# Dank Drittanbietersperre keine Fahrkarte mehr



## Keserman (13 Mai 2017)

Habe etwas blauäugig den Rat befolgt, eine Drittanbietersperre einzurichten.
Seitdem kann ich mit dem Handy keine Fahrkarte mehr für die UBahn lösen


----------



## Hippo (14 Mai 2017)

Entsetzlich ...
... das Bargeld wurde ja abgeschafft.
Außerdem kommst Du jetzt in unser Museum - Du bist seit Aeonen der erste der tatsächlich mit dem Handy eine Fahrkarte bezahlt.
Also ich bin jetzt knapp 60 und habe seit über 20 Jahren ein Handy, auf die Idee mit dem Ding zahlen zu wollen kam mir noch nie


----------



## BenTigger (14 Mai 2017)

Tja, musst dich halt entscheiden.. Abofalle und Fahrkarte, oder keine Fahrkarte, dafür aber auch keine Abofalle....

Man kann die Drittanbietersperre auch wieder rückgängig machen...


----------



## Nicko1998 (14 Mai 2017)

BenTigger schrieb:


> Tja, musst dich halt entscheiden.. Abofalle und Fahrkarte, oder keine Fahrkarte, dafür aber auch keine Abofalle....
> 
> Man kann die Drittanbietersperre auch wieder rückgängig machen...
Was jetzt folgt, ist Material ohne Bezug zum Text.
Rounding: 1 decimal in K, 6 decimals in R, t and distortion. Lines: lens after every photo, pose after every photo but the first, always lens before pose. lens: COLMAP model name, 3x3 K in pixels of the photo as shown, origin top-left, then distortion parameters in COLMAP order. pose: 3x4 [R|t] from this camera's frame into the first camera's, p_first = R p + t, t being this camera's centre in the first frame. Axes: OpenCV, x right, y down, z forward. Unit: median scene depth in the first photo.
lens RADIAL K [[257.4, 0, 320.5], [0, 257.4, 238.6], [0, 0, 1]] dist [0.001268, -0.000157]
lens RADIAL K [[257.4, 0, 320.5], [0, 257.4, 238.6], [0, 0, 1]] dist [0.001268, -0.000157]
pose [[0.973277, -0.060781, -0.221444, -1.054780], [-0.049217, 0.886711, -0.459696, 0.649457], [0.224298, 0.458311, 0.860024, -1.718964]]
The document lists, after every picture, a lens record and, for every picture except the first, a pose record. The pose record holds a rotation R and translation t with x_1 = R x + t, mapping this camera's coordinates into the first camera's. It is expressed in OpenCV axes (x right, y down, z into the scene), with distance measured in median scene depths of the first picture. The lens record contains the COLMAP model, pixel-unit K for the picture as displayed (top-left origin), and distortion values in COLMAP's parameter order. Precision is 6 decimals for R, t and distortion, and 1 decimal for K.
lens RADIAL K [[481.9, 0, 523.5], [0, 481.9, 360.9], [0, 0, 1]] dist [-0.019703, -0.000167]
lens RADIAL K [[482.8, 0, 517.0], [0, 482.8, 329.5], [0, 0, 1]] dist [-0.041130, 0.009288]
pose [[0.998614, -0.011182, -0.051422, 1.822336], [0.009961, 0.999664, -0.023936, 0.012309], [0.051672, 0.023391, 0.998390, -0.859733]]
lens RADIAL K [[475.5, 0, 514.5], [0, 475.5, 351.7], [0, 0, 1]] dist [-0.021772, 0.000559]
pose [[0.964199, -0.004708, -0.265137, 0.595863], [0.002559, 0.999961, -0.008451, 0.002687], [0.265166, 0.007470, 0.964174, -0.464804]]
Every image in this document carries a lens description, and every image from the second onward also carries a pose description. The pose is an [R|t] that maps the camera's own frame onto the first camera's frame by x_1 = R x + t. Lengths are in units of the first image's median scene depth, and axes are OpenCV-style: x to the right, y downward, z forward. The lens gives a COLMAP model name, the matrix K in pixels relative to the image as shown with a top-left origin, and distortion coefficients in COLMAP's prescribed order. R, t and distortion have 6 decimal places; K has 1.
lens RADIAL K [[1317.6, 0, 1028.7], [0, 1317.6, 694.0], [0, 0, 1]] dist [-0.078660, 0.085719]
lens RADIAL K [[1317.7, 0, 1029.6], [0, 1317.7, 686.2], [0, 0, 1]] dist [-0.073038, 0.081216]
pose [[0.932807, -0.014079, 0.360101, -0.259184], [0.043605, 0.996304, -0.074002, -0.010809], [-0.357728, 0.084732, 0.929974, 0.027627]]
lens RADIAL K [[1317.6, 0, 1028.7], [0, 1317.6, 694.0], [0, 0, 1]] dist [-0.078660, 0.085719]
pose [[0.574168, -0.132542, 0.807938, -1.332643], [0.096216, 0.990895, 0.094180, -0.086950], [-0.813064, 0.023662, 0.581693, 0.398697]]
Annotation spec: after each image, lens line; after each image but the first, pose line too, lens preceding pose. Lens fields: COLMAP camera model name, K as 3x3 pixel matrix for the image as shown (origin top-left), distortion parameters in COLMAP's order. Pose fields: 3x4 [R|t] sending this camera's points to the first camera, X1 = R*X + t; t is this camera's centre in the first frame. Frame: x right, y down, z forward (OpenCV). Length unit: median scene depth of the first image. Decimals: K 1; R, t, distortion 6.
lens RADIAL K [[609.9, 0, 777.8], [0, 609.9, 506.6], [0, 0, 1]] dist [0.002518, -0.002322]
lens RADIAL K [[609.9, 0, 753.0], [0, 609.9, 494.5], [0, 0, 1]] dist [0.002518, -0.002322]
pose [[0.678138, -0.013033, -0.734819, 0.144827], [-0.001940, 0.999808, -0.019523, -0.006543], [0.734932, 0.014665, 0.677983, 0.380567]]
Bloß nicht, sonst rauschts im Popupfallenkarton! Ich nehme entweder die EC-Karte oder Mastercard/Visa zum Fahrkartenkauf. Und das funktionierte bislang immer.


----------



## Grundler (4 Juni 2017)

Ichmach das immer per SMS und hatte noch nie Problem


----------



## Hippo (5 Juni 2017)

Schön für Dich ...
... magst Du langsam nicht woanders spielen gehen?


----------